Varga Vladimir, Leduc Cecile, Bormuth Volker, Diez Stefan, Howard Jonathon
Max Planck Institute of Molecular Cell Biology and Genetics, Dresden, Germany.
Cell. 2009 Sep 18;138(6):1174-83. doi: 10.1016/j.cell.2009.07.032.

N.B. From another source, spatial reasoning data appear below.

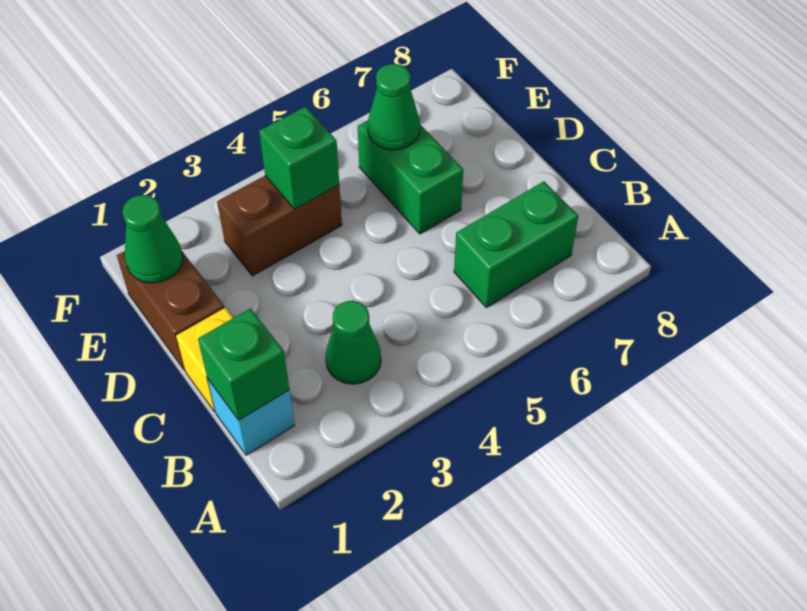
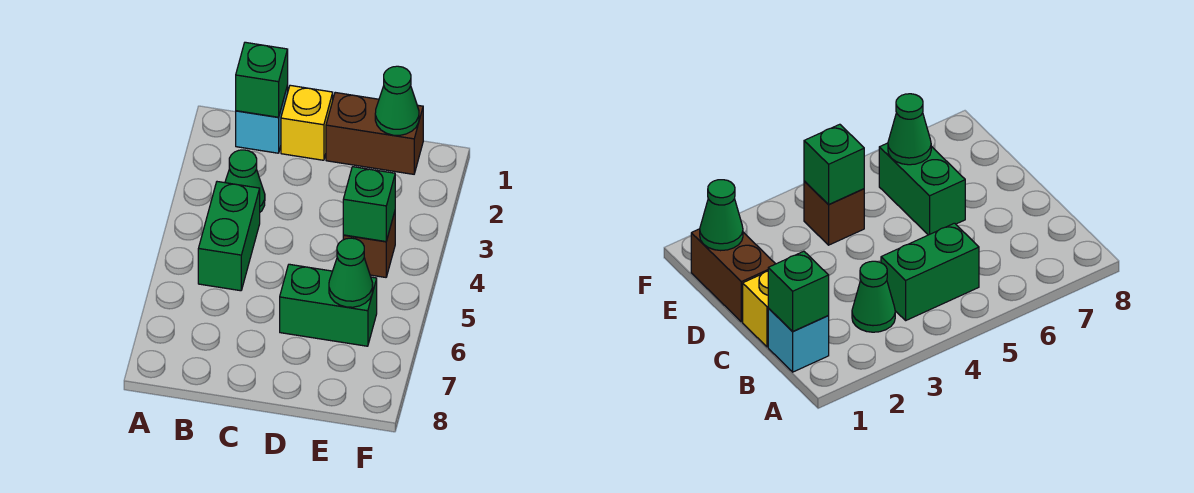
green 1x2 brick [454,181,578,308] -> green 1x2 brick moved to [198,182,260,291]
brown 1x2 brick [217,176,342,276] -> brown 1x1 brick [343,212,395,277]

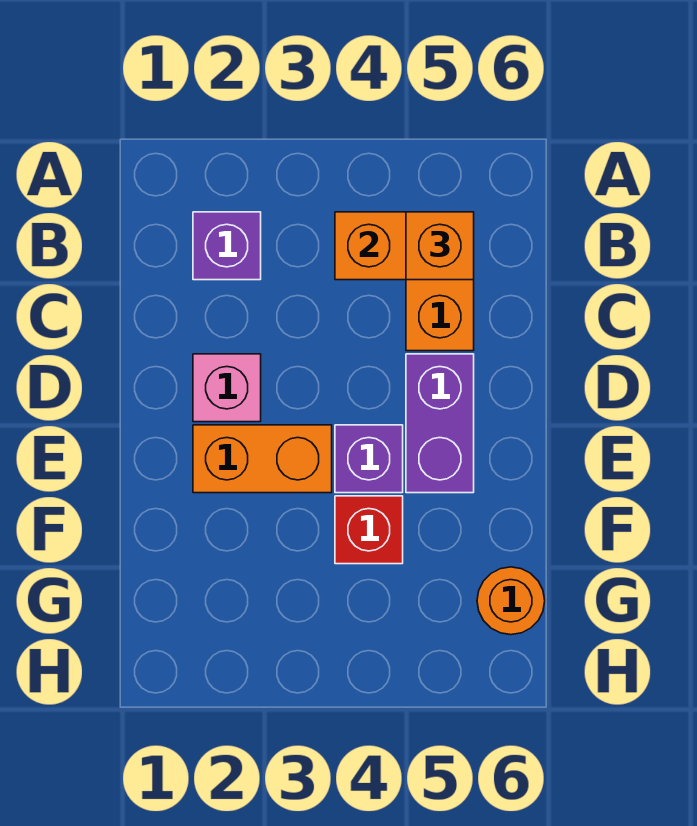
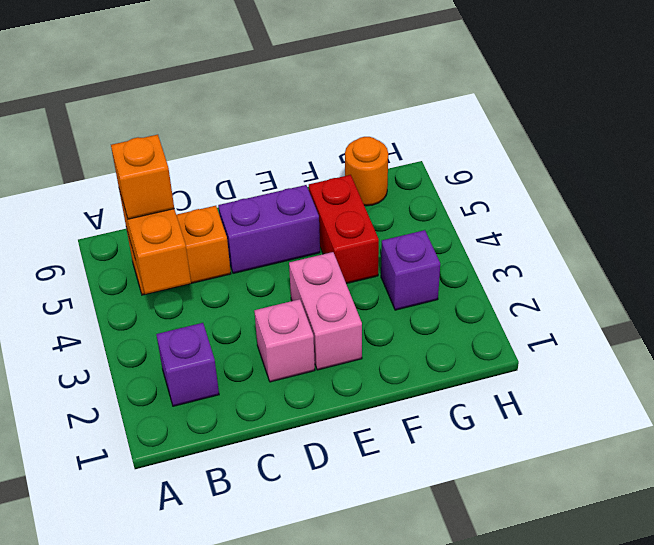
orange 1x2 brick [193,425,332,493] -> pink 1x2 brick [289,252,362,370]
purple 1x1 brick [335,425,403,493] -> purple 1x1 brick moved to [381,230,440,310]
red 1x1 brick [335,496,403,564] -> red 1x2 brick [309,175,379,284]

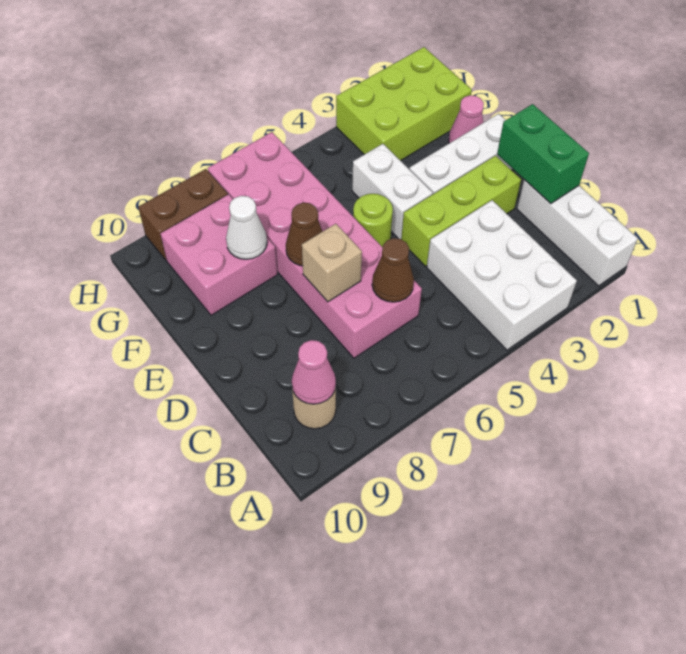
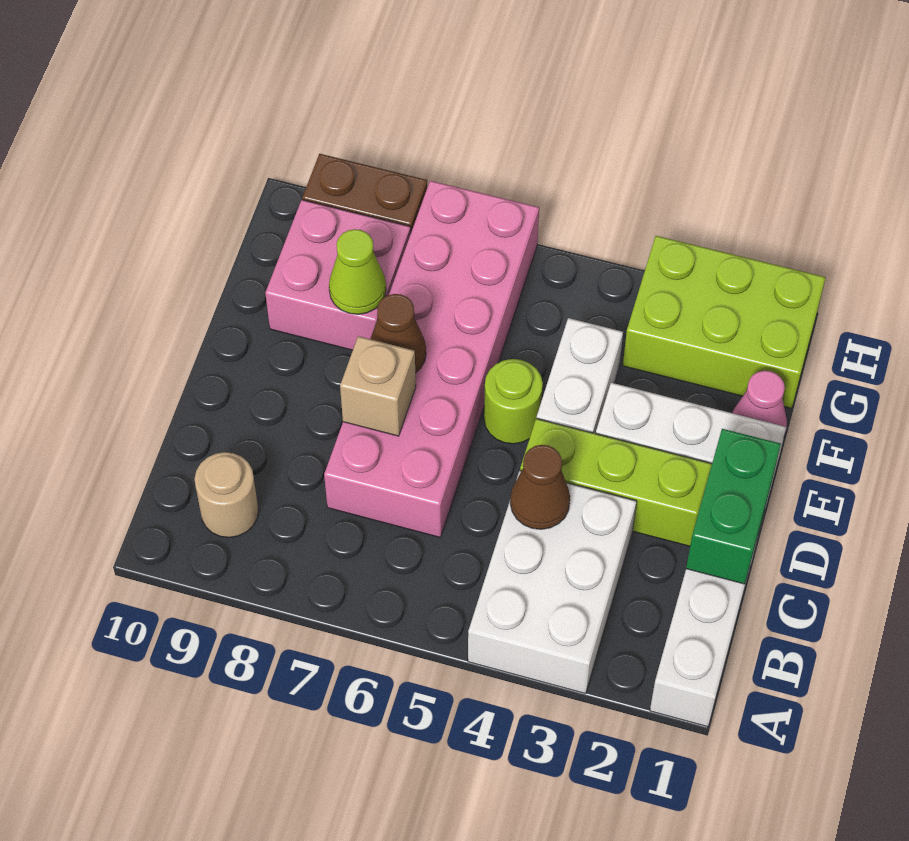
pink 1x1 cone [292,340,336,404] -> none
brown 1x1 cone [372,238,414,302] -> brown 1x1 cone moved to [510,445,570,529]
white 1x1 cone [226,196,267,259] -> lime 1x1 cone [329,229,386,314]

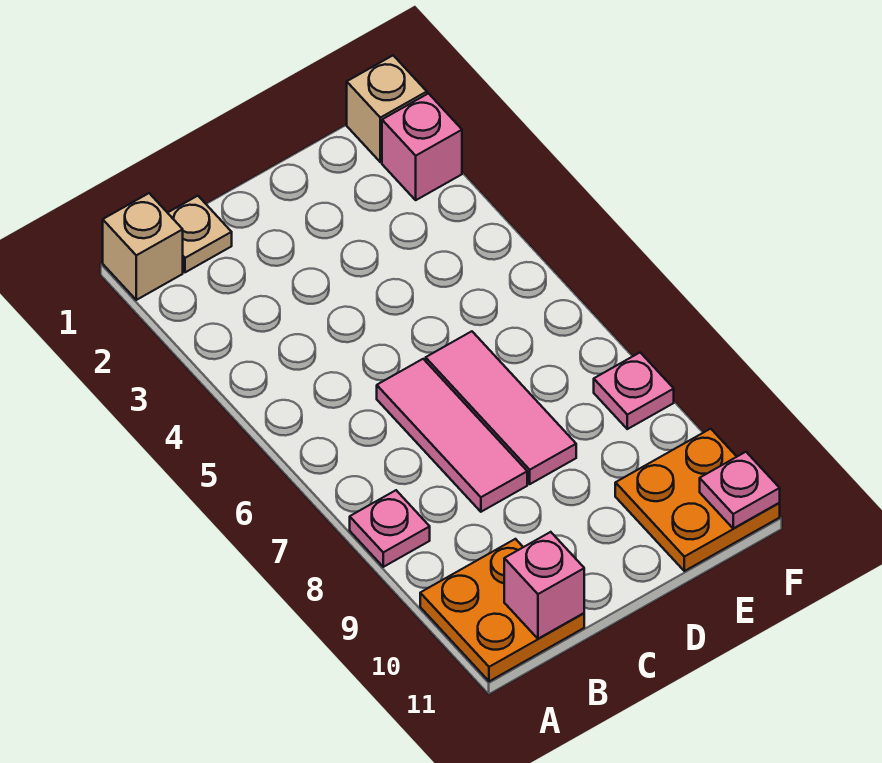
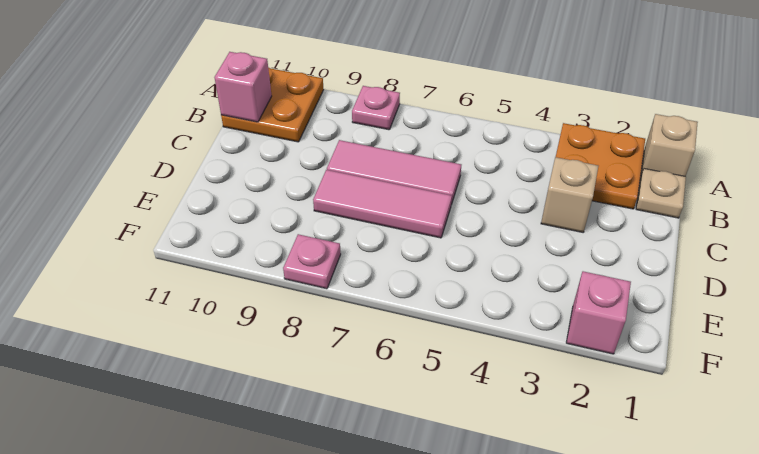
orange 2x2 plate [615,429,780,571] -> orange 2x2 plate moved to [556,123,645,209]
tan 1x1 brick [347,55,427,162] -> tan 1x1 brick moved to [541,157,598,232]
pink 1x1 plate [700,452,780,529] -> none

Motor proteins in the kinesin-8 family depolymerize microtubules in a length-dependent manner that may be crucial for controlling the length of organelles such as the mitotic spindle. We used single-molecule microscopy to understand the mechanism of length-dependent depolymerization by the budding yeast kinesin-8, Kip3p. We found that after binding at a random position on a microtubule and walking to the plus end, an individual Kip3p molecule pauses there until an incoming Kip3p molecule bumps it off. Kip3p dissociation is accompanied by removal of just one or two tubulin dimers (on average). Such a cooperative mechanism leads to a depolymerization rate that is proportional to the flux of motors to the microtubule end and accounts for the length dependence of depolymerization. This type of feedback between length and disassembly may serve as a model for understanding how an ensemble of molecules can measure and control polymer length.
驱动蛋白-8家族中的驱动蛋白以长度依赖的方式使微管解聚,这对于控制诸如有丝分裂纺锤体等细胞器的长度可能至关重要。我们使用单分子显微镜来了解出芽酵母驱动蛋白-8(Kip3p)的长度依赖性解聚机制。我们发现,一个Kip3p分子在微管上的随机位置结合并向正端移动后,会在那里暂停,直到一个进入的Kip3p分子将其撞落。Kip3p的解离平均仅伴随着一两个微管蛋白二聚体的去除。这种协同机制导致解聚速率与驱动蛋白向微管末端的通量成正比,并解释了解聚的长度依赖性。长度与拆卸之间的这种反馈类型可作为理解分子集合如何测量和控制聚合物长度的模型。